If you haven't been using a flat iron with adjustable temperature controls, get your hands on one before the next time you intend to straighten your hair. Without being able to control how hot your iron is, you won't be able to adjust heat according to your hair's specific needs. Using too-high heat, even just once a week, will still lead to dryness and damage. If you hear "sizzling" or smell burning when you touch an iron to your natural hair, even once, it's way too hot. Also, invest in a heat protectant known to be good for curls, like Briogeo's Farewell Frizz Créme ($24) or SheaMoisture's Smooth & Tame Thermo-Protect Milk ($20).
Of course, life doesn't tend to run like clockwork, so you probably won't have an exact weekly straightening schedule. In order to minimize heat damage as much as possible, give your tresses periodic rests from any thermal styling; Going a few weeks without heat can do a lot for your hair. Look into low-manipulation protective styles that allow your hair to fully recover from the effects of heat. You might find flat ironing once monthly is better for your hair—in general, the less direct heat you apply, the better for the health of your hair.

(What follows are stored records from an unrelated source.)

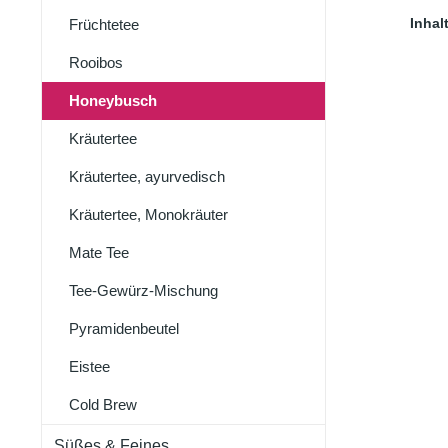
und 
Inhal
Früchtetee
jetzt 
Tee od
Rooibos
sich ei
Sinne ver
Honeybusch
Hon
M
Kräutertee
Rosen
Kiw
Kräutertee, ayurvedisch
TL/
100
Kräutertee, Monokräuter
Mate Tee
Tee-Gewürz-Mischung
Pyramidenbeutel
Eistee
Cold Brew
Süßes & Feines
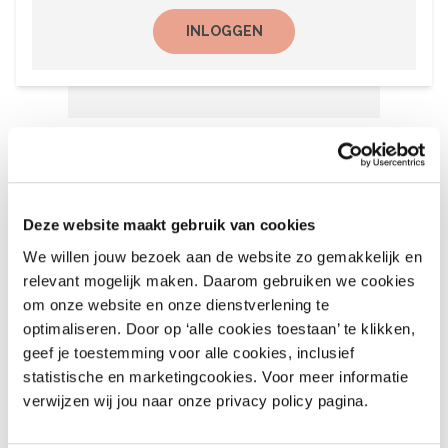
INLOGGEN
Het laatste nieuws
6 augustus 2026
Deze website maakt gebruik van cookies
Recalls Children’s Clothing
We willen jouw bezoek aan de website zo gemakkelijk en
and More – nr. 9 – 2026
relevant mogelijk maken. Daarom gebruiken we cookies
om onze website en onze dienstverlening te
August 6, 2026
optimaliseren. Door op ‘alle cookies toestaan’ te klikken,
geef je toestemming voor alle cookies, inclusief
statistische en marketingcookies. Voor meer informatie
6 augustus 2026
verwijzen wij jou naar onze privacy policy pagina.
Recalls Alert Clothing,
Footwear & More – nr. 9,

However much you heat style, regular deep conditioning is a must to prevent dryness, and you should be using protein treatments like Aphogee's ($25) or DevaCurl's Melt Into Moisture Mask ($36) to strengthen your locks. Learning how to balance the moisture and protein levels in your hair will help you keep it strong and hydrated; healthy hair is much less likely to suffer damage and breakage from whatever you do to it, including heat styling.